Teresa Spix, the first author of the paper, said that while there are many strong theories, scientists do not yet fully understand why DBS works.

“We’re sort of playing with the black box. We don’t yet understand every single piece of what’s going on in there, but our short burst approach seems to provide greater symptom relief. The change in pattern lets us differentially affect the cell types,” she said.

Spix, who defended her Ph.D. in July, is excited about the direct connection this research has to clinical studies.
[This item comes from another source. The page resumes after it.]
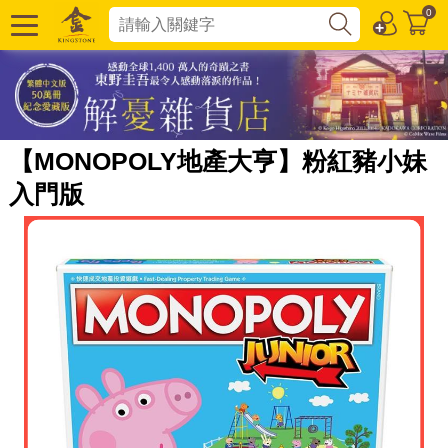
0
【MONOPOLY地產大亨】粉紅豬小妹
入門版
“A lot of times those of us that work in basic science research labs don’t necessarily have a lot of contact with actual patients. This research started with very basic circuitry questions but led to something that could help patients in the near future,” Spix said.

Next, neurosurgeons at Pittsburgh’s Allegheny Health Network (AHN) will use Gittis’ research in a safety and tolerability study in humans. Nestor Tomycz, a neurological surgeon at AHN, said that researchers will soon begin a randomized, double blind crossover study of patients with idiopathic Parkinson’s disease. The patients will be followed for 12 months to assess improvements in their Parkinson’s disease motor symptoms and frequency of adverse events.

“Aryn Gittis continues to do spectacular research which is elucidating our understanding of basal ganglia pathology in movement disorders. We are excited that her research on burst stimulation shows a potential to improve upon DBS which is already a well-established and effective therapy for Parkinson’s disease,” Tomycz said.

Donald Whiting, the chief medical officer at AHN and one of the nation’s foremost experts in the use of DBS, said the new protocol could open doors for experimental treatments.

“Aryn is helping us highlight in the animal model things that are going to change the future of what we do for our patients. She’s actually helping evolve the care treatment of Parkinson’s patients for decades to come with her research,” Whiting said.

Tomycz agreed. “This work is really going to help design the future technology that we’re using in the brain and will help us to get better outcomes for these patients.”